## PROMPT
Collect every line in the items below that contains the string "makeId", treating uppercase and lowercase as distinct.

## Collected data entries
-=-=-
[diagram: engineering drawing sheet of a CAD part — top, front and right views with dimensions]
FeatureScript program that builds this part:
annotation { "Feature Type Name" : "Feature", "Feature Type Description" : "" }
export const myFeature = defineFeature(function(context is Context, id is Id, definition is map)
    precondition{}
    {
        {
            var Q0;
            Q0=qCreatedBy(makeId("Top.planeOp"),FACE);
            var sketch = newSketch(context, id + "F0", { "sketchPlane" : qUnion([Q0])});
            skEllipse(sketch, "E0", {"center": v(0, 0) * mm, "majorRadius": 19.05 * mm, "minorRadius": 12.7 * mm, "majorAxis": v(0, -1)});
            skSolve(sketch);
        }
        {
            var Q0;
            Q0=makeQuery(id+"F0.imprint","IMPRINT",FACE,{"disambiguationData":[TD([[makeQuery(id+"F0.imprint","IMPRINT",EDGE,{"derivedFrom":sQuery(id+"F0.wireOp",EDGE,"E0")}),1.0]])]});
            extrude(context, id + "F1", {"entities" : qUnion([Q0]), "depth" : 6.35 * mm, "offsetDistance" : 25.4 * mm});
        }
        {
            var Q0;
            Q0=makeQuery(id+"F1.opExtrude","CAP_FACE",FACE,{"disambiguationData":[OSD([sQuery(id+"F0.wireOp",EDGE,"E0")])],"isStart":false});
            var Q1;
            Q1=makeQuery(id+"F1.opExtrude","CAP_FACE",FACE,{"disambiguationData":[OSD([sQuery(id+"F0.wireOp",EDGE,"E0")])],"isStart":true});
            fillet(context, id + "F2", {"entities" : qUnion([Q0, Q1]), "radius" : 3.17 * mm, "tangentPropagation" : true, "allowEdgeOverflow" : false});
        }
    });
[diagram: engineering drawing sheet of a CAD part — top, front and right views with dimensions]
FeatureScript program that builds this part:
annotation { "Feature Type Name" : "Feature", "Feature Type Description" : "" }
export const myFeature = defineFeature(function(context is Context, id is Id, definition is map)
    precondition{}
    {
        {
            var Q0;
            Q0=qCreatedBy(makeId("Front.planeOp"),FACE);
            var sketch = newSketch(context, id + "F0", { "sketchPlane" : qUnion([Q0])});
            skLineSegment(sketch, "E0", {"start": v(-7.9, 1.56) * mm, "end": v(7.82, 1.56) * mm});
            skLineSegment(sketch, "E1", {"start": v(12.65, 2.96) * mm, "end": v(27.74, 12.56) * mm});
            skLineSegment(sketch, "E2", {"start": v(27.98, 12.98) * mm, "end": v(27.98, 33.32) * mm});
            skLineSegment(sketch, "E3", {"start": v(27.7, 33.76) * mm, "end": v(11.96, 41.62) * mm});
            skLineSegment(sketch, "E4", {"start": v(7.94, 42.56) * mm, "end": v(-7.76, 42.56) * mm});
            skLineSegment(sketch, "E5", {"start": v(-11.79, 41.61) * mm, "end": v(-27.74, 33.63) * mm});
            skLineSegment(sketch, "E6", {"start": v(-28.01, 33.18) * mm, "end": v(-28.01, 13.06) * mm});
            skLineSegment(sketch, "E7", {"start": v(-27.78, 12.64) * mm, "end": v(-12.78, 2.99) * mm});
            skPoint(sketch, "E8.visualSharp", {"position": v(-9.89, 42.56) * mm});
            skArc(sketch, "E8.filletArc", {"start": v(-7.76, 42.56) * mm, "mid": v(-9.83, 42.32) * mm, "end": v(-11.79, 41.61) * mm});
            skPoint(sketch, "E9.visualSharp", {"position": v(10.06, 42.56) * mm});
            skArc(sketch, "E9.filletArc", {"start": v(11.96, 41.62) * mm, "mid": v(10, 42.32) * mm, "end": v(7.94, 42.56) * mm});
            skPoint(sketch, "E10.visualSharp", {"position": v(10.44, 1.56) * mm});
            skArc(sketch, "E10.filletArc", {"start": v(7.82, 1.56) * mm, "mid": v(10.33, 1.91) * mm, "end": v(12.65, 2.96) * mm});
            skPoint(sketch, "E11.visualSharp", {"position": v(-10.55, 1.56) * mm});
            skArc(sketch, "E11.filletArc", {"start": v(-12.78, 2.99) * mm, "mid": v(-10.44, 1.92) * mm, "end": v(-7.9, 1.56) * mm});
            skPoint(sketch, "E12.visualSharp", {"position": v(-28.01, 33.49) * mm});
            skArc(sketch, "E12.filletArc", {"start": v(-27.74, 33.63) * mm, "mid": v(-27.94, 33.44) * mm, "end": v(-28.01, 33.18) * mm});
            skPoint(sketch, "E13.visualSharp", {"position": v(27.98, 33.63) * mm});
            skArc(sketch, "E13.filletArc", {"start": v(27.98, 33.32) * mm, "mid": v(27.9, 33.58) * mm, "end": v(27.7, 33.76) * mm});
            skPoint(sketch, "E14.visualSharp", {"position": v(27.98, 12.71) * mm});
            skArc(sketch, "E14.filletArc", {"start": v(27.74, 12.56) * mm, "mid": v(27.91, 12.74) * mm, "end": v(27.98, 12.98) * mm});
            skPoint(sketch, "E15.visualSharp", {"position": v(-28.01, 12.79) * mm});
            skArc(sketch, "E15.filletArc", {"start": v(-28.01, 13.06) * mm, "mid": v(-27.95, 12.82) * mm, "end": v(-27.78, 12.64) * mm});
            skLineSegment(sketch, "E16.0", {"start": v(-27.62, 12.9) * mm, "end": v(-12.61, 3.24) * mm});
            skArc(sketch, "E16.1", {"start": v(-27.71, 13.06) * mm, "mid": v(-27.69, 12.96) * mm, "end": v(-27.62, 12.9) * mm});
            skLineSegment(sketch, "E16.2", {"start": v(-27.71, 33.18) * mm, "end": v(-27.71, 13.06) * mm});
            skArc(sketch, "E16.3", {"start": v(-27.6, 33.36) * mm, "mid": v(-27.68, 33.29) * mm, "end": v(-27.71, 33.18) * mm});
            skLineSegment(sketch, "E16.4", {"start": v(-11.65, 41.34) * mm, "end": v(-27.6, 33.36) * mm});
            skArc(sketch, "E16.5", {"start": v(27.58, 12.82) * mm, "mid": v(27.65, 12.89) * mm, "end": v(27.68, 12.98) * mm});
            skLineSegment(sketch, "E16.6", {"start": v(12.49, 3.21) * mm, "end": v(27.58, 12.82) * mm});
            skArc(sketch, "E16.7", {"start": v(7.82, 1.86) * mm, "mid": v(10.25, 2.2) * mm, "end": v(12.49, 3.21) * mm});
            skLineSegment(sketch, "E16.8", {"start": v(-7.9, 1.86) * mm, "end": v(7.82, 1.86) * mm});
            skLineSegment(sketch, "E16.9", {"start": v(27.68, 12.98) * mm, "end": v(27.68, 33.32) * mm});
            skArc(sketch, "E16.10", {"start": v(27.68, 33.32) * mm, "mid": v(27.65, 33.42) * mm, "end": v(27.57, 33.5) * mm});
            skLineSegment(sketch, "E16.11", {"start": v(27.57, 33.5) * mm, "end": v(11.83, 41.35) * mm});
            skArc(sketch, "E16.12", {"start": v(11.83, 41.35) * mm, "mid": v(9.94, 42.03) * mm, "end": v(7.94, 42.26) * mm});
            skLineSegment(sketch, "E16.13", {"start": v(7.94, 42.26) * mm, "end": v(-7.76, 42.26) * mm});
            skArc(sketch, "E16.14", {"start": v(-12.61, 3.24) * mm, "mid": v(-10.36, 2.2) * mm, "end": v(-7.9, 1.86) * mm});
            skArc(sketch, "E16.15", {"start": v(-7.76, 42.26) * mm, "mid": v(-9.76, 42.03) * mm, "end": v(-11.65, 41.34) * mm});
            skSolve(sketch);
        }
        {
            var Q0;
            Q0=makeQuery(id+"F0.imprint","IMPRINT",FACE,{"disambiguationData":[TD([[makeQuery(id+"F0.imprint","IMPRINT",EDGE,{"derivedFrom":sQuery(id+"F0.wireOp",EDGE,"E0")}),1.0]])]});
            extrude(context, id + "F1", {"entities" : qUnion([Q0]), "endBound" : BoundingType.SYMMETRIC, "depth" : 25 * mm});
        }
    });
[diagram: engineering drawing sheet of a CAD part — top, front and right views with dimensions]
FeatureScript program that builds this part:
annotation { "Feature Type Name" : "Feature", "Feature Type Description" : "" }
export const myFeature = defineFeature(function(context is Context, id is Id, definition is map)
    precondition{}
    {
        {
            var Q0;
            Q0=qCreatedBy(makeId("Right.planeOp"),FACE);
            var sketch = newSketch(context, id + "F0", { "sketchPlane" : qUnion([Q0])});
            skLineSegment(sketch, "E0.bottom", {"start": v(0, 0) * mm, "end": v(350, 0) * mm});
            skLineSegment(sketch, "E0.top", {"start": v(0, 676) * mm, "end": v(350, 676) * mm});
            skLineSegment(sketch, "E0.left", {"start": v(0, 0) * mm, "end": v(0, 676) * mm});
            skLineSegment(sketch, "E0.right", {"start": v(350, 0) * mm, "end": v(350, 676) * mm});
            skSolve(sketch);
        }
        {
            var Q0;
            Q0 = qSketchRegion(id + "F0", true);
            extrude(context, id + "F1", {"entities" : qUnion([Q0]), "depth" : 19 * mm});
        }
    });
-=-=-
## COMPLETE OUTPUT
            Q0=qCreatedBy(makeId("Top.planeOp"),FACE);
            Q0=qCreatedBy(makeId("Front.planeOp"),FACE);
            Q0=qCreatedBy(makeId("Right.planeOp"),FACE);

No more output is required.